The intensity of the inflammatory response is usually proportional to the degree of tissue injury e.g. Staphylococci bacteria release extremely lethal toxins so initiating rapid development of inflammatory response and the infection is warded of rapidly but Streptococci bacteria do not cause intense local tissue destruction so inflammatory response is slow and are more harmful.
The inflammatory response may be only in the injured or infected region (localized), or it may spread all over the body (systemic). In systemic inflammatory response, the number of WBCs increases. The toxins released by the pathogens, or the pyrogens (Gr. pyre = fire) released by the leucocytes cause the fever.
This increase in temperature is called pyrexia. The moderate high temperature stimulates the phagocytic activity and inhibits the growth of micro-organisms as fever decreases the iron level in blood (iron promotes the growth of bacteria). Fever also increases the production of interferon. However, a very high rise in body temperature is dangeous so it should be quickly brought down by using antipyretics (Gr. anti = against; pyre = fever) like asprin and by applying cold packs.
Essay # 2. Specific Defence or Immune System:
It is not present from the birth but is acquired during one’s own life span. It is developed by an organism in response to a disease caused by the infection of microbes or vaccine.
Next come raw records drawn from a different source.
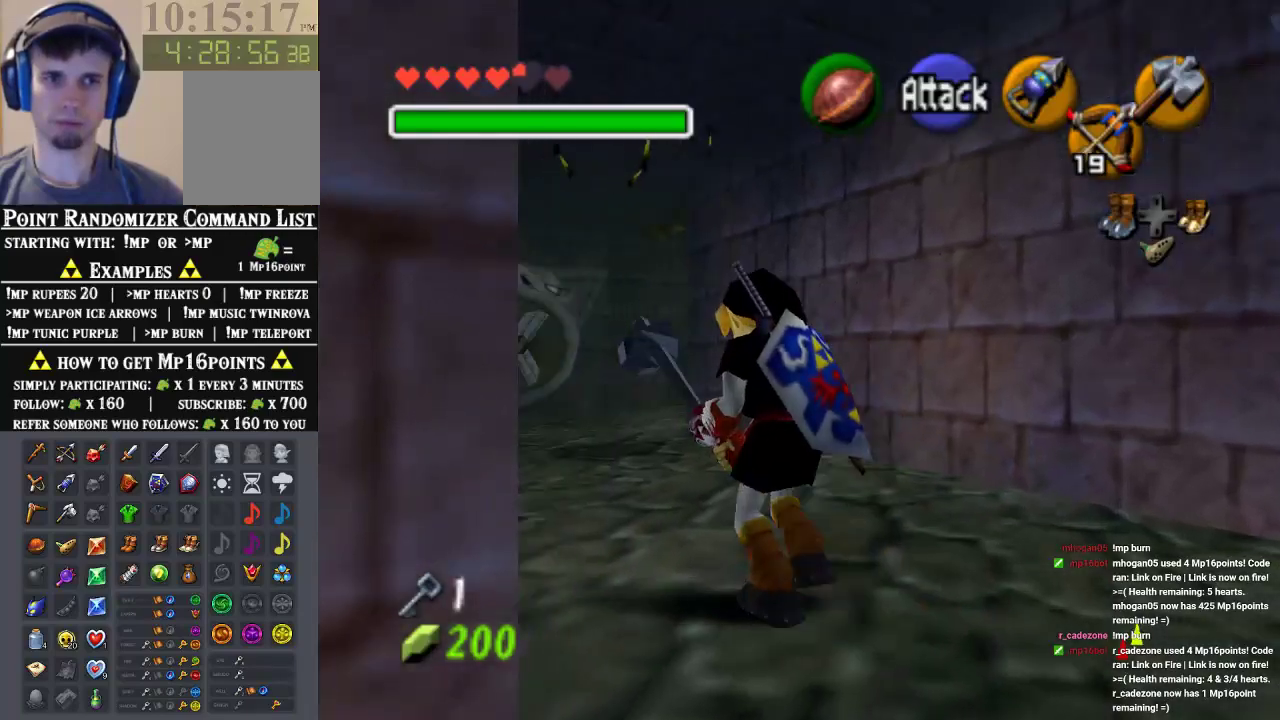
{"buttons": [], "left_stick": "up", "events": [[500, "left_stick", "up"]]}
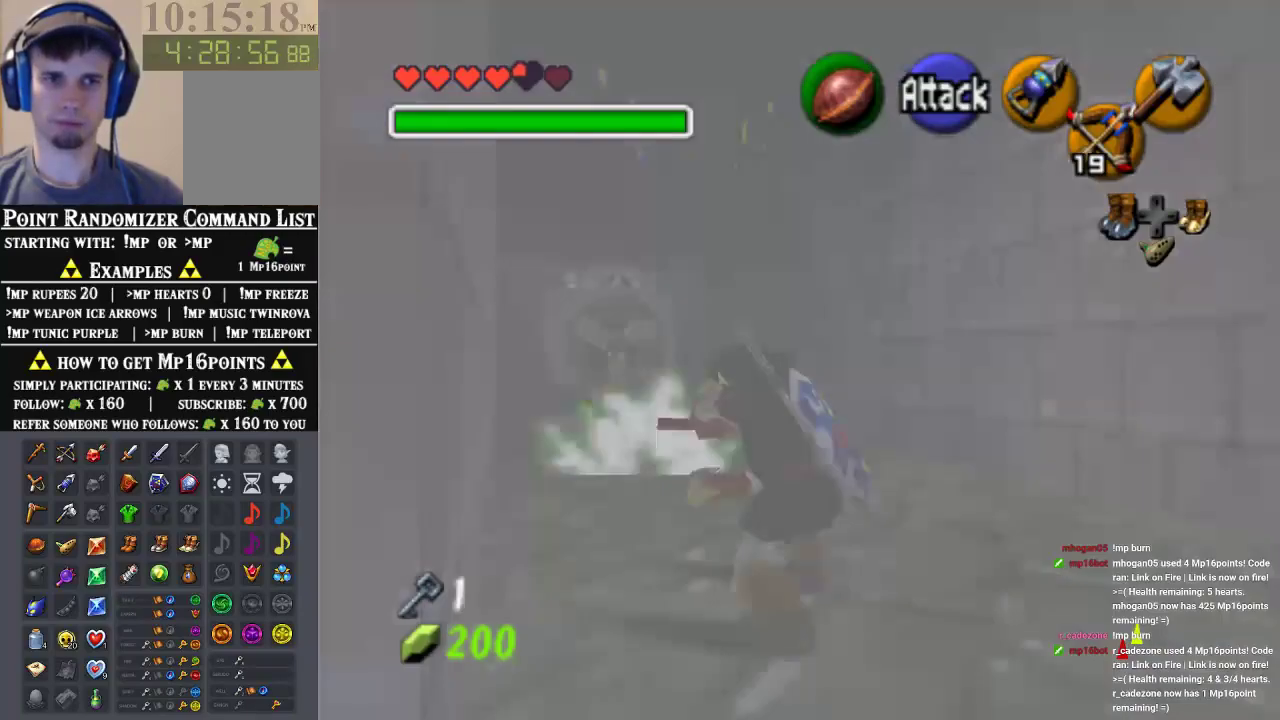
{"buttons": [], "left_stick": "up", "events": []}
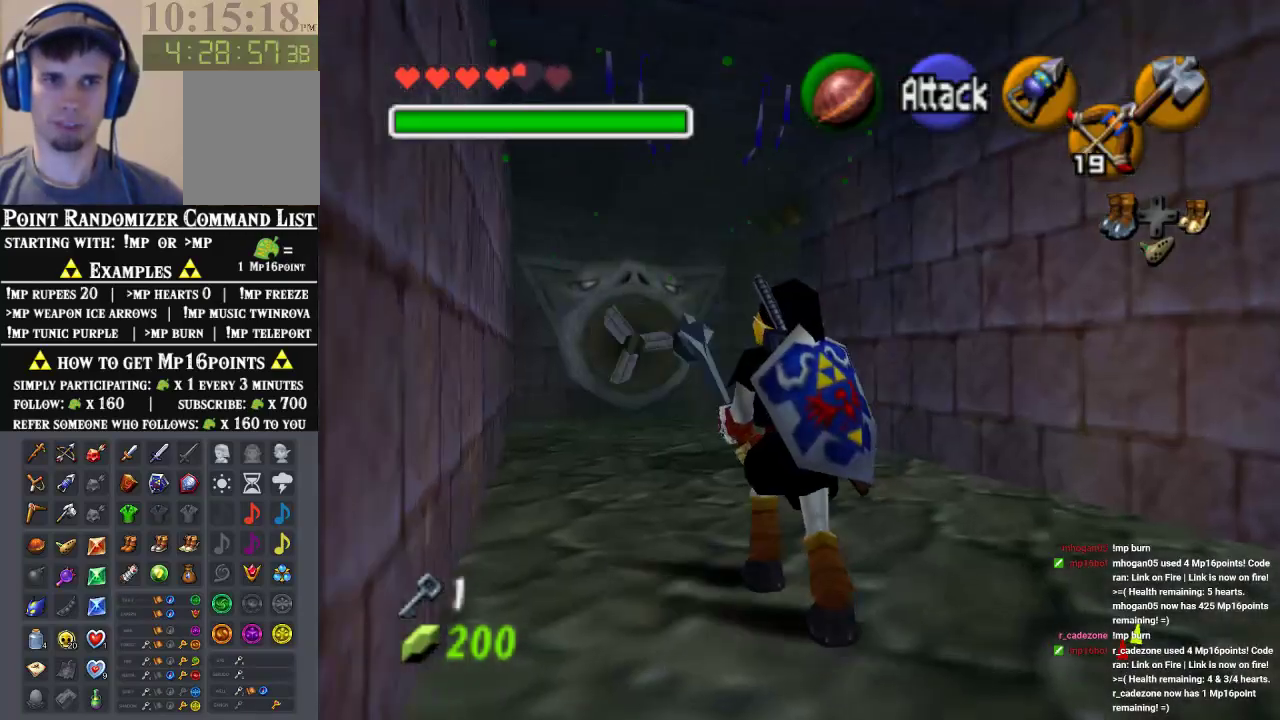
{"buttons": [], "left_stick": "up", "events": []}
It is due to the presence of an extremely powerful specific immune system which forms third line of defence.
The most peculiar characteristic of immune system is that it can differentiate between ‘self’ (body’s own cells) and ‘non-self’ (foreign microbes) It provides defence against invading agents such as lethal bacteria, viruses, toxins and even transplants In this protective lymphocytes of body produce antibodies which not only inactivate the antigens and relieve from an infectious disease but also provide immunity against further attack.